Does $P(X=a) = P(X=b) = \frac12$ maximize $\mathrm{Var}(X)$ over RVs a.s. taking values in $[a,b]$? I'm trying to maximize $\mathrm{Var}(X)$ over random variables a.s. taking values in $[a,b]$. In my original question I thought uniform was the best, but as was shown $P(X=a)=P(X=b) = \frac12$ gives $\mathrm{Var}(X) = \frac14(b-a)^2$ which is even greater than the variance for uniform.
I've tried showing this is the best and feel like I'm close, let $\mu=PX^{-1}$ :
$$
\mathrm{Var}(X) = \int_a^b(x-EX)^2d\mu =  \int_a^b(x-EX)^21_{X<EX}d\mu +  \int_a^b(x-EX)^21_{X>EX}d\mu
$$
$$
\leq (b-EX)^2P(X<EX) + (a-EX)^2P(X>EX).
$$
I don't see how to proceed after this. My intuition says that I should try to prove that a maximizer's distribution must be symmetric about $\frac{a+b}{2}$. This would show that a maximizer would have to have $P(X<EX) = P(X>EX)$ and that $EX = \frac{a+b}{2}$.
 A: Let $\mu=\mathbb{E}\left[ X \right]$. Then,
$$
\text{Var}(X) = \mathbb{E}\left[ (X - \mu)^{2}\right].
$$
Note that $\mu$ minimizes the function $f(z) = \mathbb{E}\left[ (X - z)^{2}\right]$. You can check that by taking the derivative of $f(z)$ w.r.t. $z$.
Hence, 
$$
\text{Var}(X)  \le f(z), \quad \forall z \in \mathbb{R}.
$$
and in turn, for $z = \frac{a+b}{2}$, we have
\begin{align}
\text{Var}(X)  
&\le \mathbb{E}\left[ \left(X - \frac{a+b}{2} \right)^{2}\right] \\
&= \frac{1}{4}\mathbb{E}\left[ \left(X - a + X - b \right)^{2}\right] \\
&\le \frac{1}{4}\mathbb{E}\left[ \bigl( (X - a) - (X-b) \bigr)^{2}\right]\\
&= \frac{1}{4}\mathbb{E}\left[ \bigl( b-a \bigr)^{2}\right].
\end{align}
The inequality follows from the fact that $X \le b$ and hence $X-b \le 0$.
We have shown that irrespectively of the distribution of $X$,
\begin{align}
\text{Var}(X)  
&\le  \frac{1}{4} \bigl( b-a \bigr)^{2}.
\end{align}
You have found a distribution that achieves this upper bound.
A: Alright I think I got it.
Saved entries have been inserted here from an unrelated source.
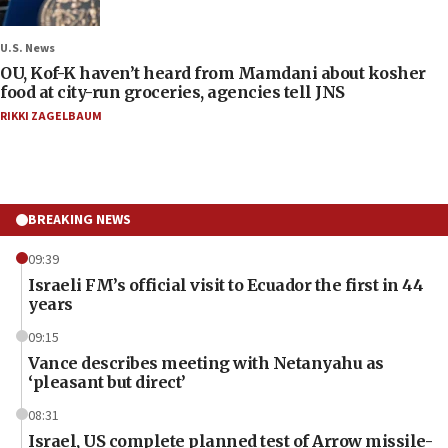
U.S. News
OU, Kof-K haven’t heard from Mamdani about kosher
food at city-run groceries, agencies tell JNS
RIKKI ZAGELBAUM
BREAKING NEWS
09:39
Israeli FM’s official visit to Ecuador the first in 44
years
09:15
Vance describes meeting with Netanyahu as
‘pleasant but direct’
08:31
Israel, US complete planned test of Arrow missile-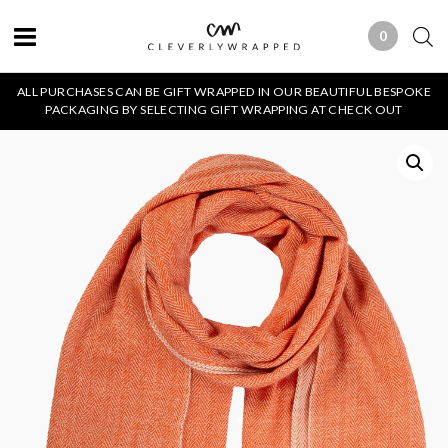
0
0 ITEMS
ALL PURCHASES CAN BE GIFT WRAPPED IN OUR BEAUTIFUL BESPOKE
PACKAGING BY SELECTING GIFT WRAPPING AT CHECK OUT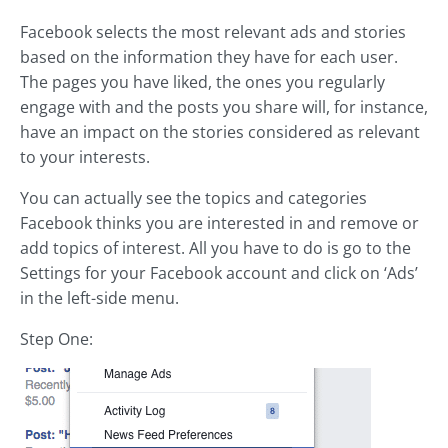
Facebook selects the most relevant ads and stories
based on the information they have for each user.
The pages you have liked, the ones you regularly
engage with and the posts you share will, for instance,
have an impact on the stories considered as relevant
to your interests.
You can actually see the topics and categories
Facebook thinks you are interested in and remove or
add topics of interest. All you have to do is go to the
Settings for your Facebook account and click on ‘Ads’
in the left-side menu.
Step One: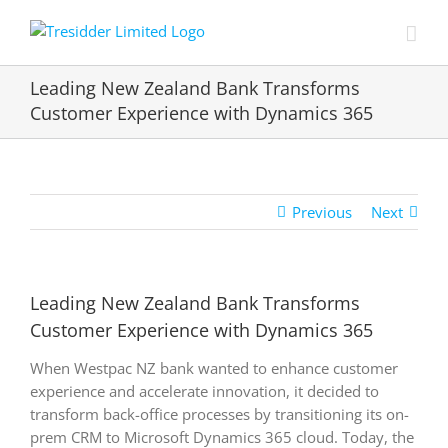
Skip
to
content
Leading New Zealand Bank Transforms
Customer Experience with Dynamics 365
Previous
Next
Leading New Zealand Bank Transforms
Customer Experience with Dynamics 365
When Westpac NZ bank wanted to enhance customer
experience and accelerate innovation, it decided to
transform back-office processes by transitioning its on-
prem CRM to Microsoft Dynamics 365 cloud. Today, the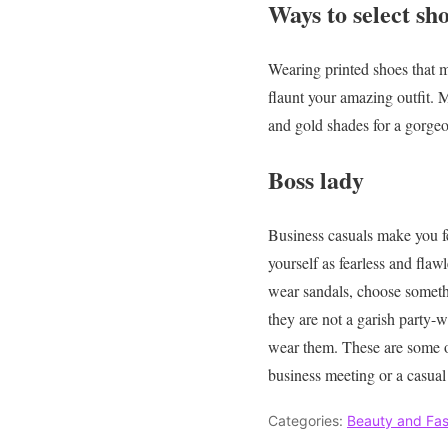
Ways to select sho
Wearing printed shoes that ma
flaunt your amazing outfit. M
and gold shades for a gorgeo
Boss lady
Business casuals make you fee
yourself as fearless and flaw
wear sandals, choose somethi
they are not a garish party-w
wear them.
These are some 
business meeting or a casua
Categories:
Beauty and Fas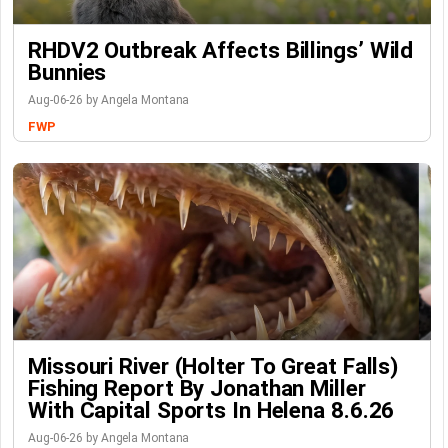
RHDV2 Outbreak Affects Billings’ Wild
Bunnies
Aug-06-26 by Angela Montana
FWP
Missouri River (Holter To Great Falls)
Fishing Report By Jonathan Miller
With Capital Sports In Helena 8.6.26
Aug-06-26 by Angela Montana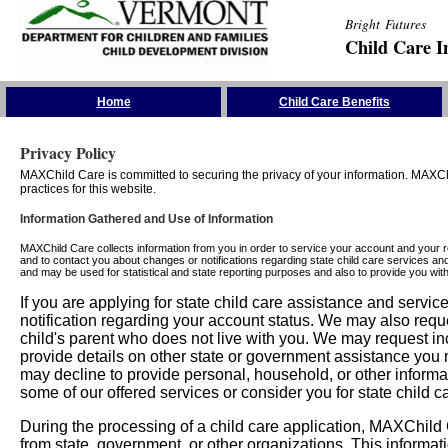
Bright Futures
Child Care I
Skip the Navigation
Home
Child Care Benefits
Privacy Policy
MAXChild Care is committed to securing the privacy of your information. MAXChi
practices for this website.
Information Gathered and Use of Information
MAXChild Care collects information from you in order to service your account and your 
and to contact you about changes or notifications regarding state child care services an
and may be used for statistical and state reporting purposes and also to provide you w
If you are applying for state child care assistance and serv
notification regarding your account status. We may also requ
child's parent who does not live with you. We may request in
provide details on other state or government assistance you m
may decline to provide personal, household, or other informa
some of our offered services or consider you for state child c
During the processing of a child care application, MAXChild C
from state, government, or other organizations. This informati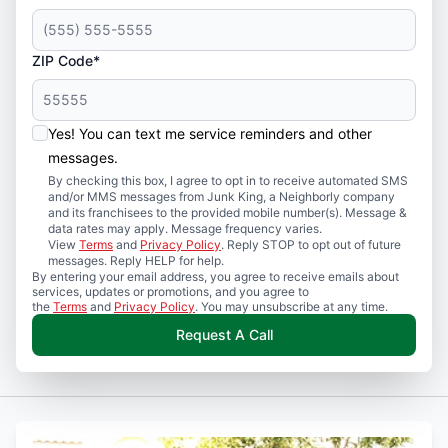
ZIP Code*
Yes! You can text me service reminders and other
messages.
By checking this box, I agree to opt in to receive automated SMS
and/or MMS messages from Junk King, a Neighborly company
and its franchisees to the provided mobile number(s). Message &
data rates may apply. Message frequency varies.
View
Terms
and
Privacy Policy
. Reply STOP to opt out of future
messages. Reply HELP for help.
By entering your email address, you agree to receive emails about
services, updates or promotions, and you agree to
the
Terms
and
Privacy Policy
. You may unsubscribe at any time.
Request A Call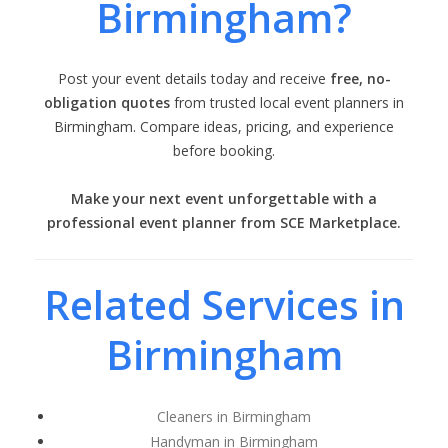
Birmingham?
Post your event details today and receive
free, no-
obligation quotes
from trusted local event planners in
Birmingham. Compare ideas, pricing, and experience
before booking.
Make your next event unforgettable with a
professional event planner from SCE Marketplace.
Related Services in
Birmingham
Cleaners in Birmingham
Handyman in Birmingham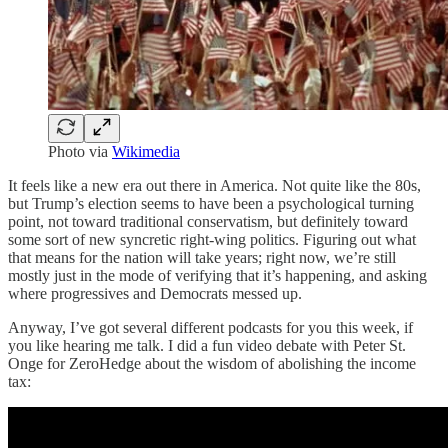
Photo via
Wikimedia
It feels like a new era out there in America. Not quite like the 80s,
but Trump’s election seems to have been a psychological turning
point, not toward traditional conservatism, but definitely toward
some sort of new syncretic right-wing politics. Figuring out what
that means for the nation will take years; right now, we’re still
mostly just in the mode of verifying that it’s happening, and asking
where progressives and Democrats messed up.
Anyway, I’ve got several different podcasts for you this week, if
you like hearing me talk. I did a fun video debate with Peter St.
Onge for ZeroHedge about the wisdom of abolishing the income
tax: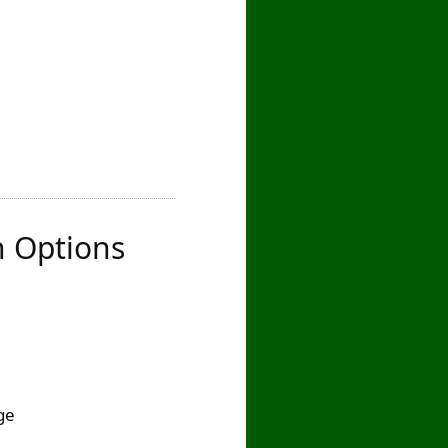
n Options
ge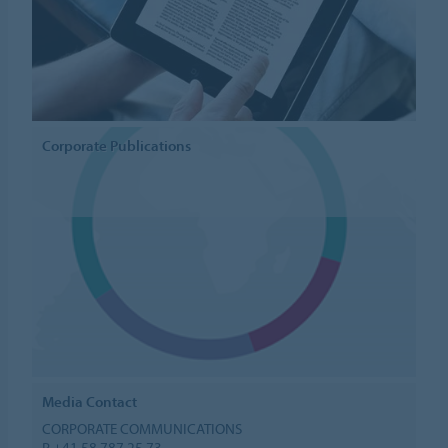
Corporate Publications
Media Contact
CORPORATE COMMUNICATIONS
P +41 58 787 25 73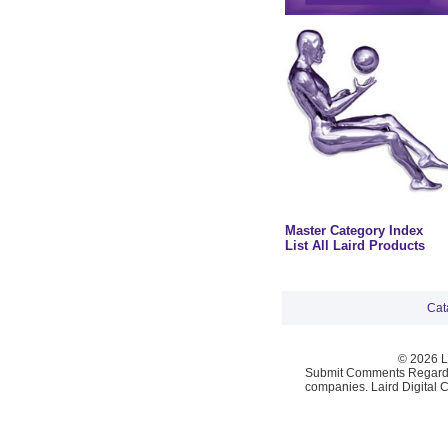
Master Category Index
List All Laird Products
Cat
© 2026 La
Submit Comments Regardi
companies. Laird Digital 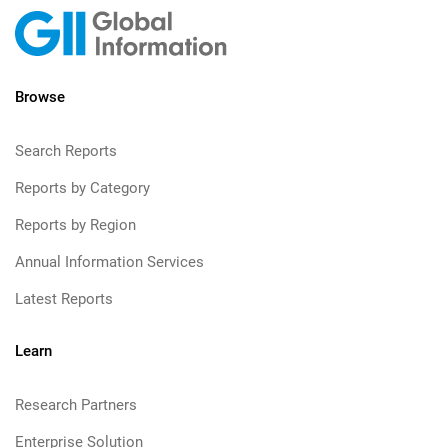
Browse
Search Reports
Reports by Category
Reports by Region
Annual Information Services
Latest Reports
Learn
Research Partners
Enterprise Solution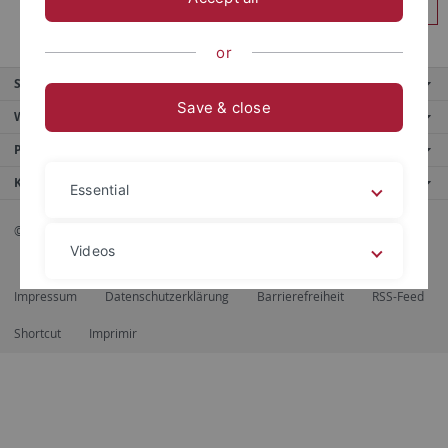
Login
or
Service
Save & close
Weitere Angebote
Portale
Kontakt
Essential
© 2026 Eberhard Karls Universität Tübingen, Tübingen
Videos
Impressum
Datenschutzerklärung
Barrierefreiheit
RSS-Feed
Legal details
Privacy policy
Shortcut
Imprimir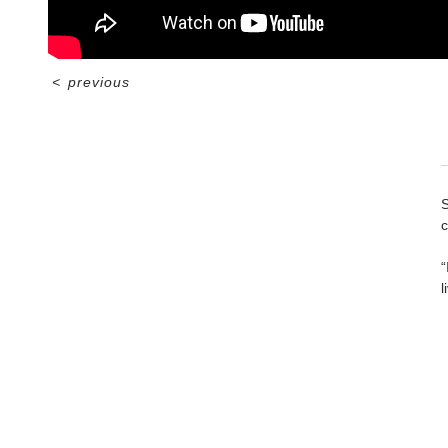
<
previous
S
c
“
l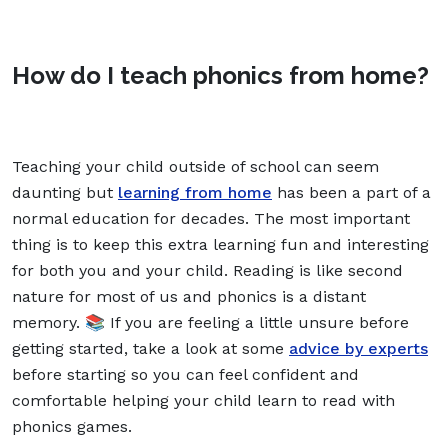
How do I teach phonics from home?
Teaching your child outside of school can seem
daunting but
learning from home
has been a part of a
normal education for decades. The most important
thing is to keep this extra learning fun and interesting
for both you and your child. Reading is like second
nature for most of us and phonics is a distant
memory. 📚 If you are feeling a little unsure before
getting started, take a look at some
advice by experts
before starting so you can feel confident and
comfortable helping your child learn to read with
phonics games.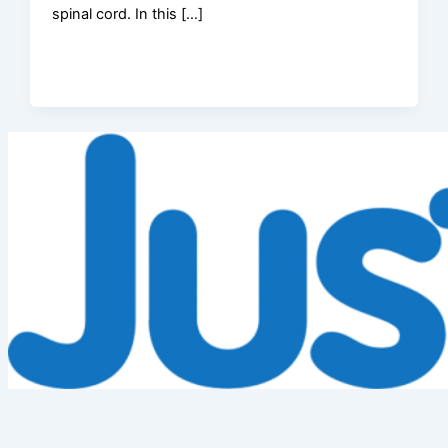
spinal cord. In this […]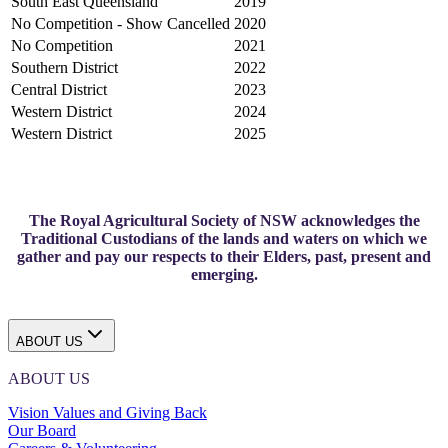
South East Queensland
2019
No Competition - Show Cancelled
2020
No Competition
2021
Southern District
2022
Central District
2023
Western District
2024
Western District
2025
The Royal Agricultural Society of NSW acknowledges the
Traditional Custodians of the lands and waters on which we
gather and pay our respects to their Elders, past, present and
emerging.
ABOUT US
ABOUT US
Vision Values and Giving Back
Our Board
We'll show that $\mu$ must be symmetric about $\frac{a+b}{2}$ by showing that if $\tilde X$ that has distribution $\frac{1}{2}(\mu + \nu)$, where $\nu$ is $\mu$ reflected about $\frac{a+b}{2}$, then $\mathrm{Var}(\tilde X) \geq \mathrm{Var}(X)$.
By construction $E\tilde X = \frac{a+b}{2}$ and 
$$\mathrm{Var}(\tilde X) = \int_a^b(x-(\frac{a+b}{2}))^2d(\frac{\mu + \nu}{2}) 
= \int_a^b(x-(\frac{a+b}{2}))^2d\mu 
$$
where here we use the symmetry of $\mu,\nu$ and note the fact that the integrand is invariant under reflection about $\frac{a+b}{2}$. Then this equals
$$
= EX^2 - (a+b)EX + (\frac{a+b}{2})^2
$$
which is bigger than $\mathrm{Var}(X) = EX^2 - (EX)^2$ iff
$$
(EX)^2-(a+b)EX + (\frac{a+b}{2})^2 \geq0
$$
but of course
$$
(EX)^2-(a+b)EX + (\frac{a+b}{2})^2 = (EX - \frac{a+b}{2})^2 \geq 0
$$
so indeed $\mathrm{Var}(\tilde X) \geq \mathrm{Var}(X)$.
Thus we can always increase the variance by symmetrizing. Concluding as in my question, for any $X$, we have
$$
\mathrm{Var}(X) \leq \mathrm{Var}(\tilde X) \leq (b- E\tilde X)^2 P(\tilde X< E\tilde X) + (a-E\tilde X)^2 P(\tilde X>E\tilde X)
$$
$$
\leq (b-\frac{a+b}{2})^2\frac12 + (\frac{a+b}{2}-a)^2\frac12 = \frac{(b-a)^2}{4} 
$$
where the $\leq$ in the previous line was not an equality because $\tilde X$ may have mass at $\frac{a+b}{2}$, so $P(\tilde X<E\tilde X) \leq \frac12$.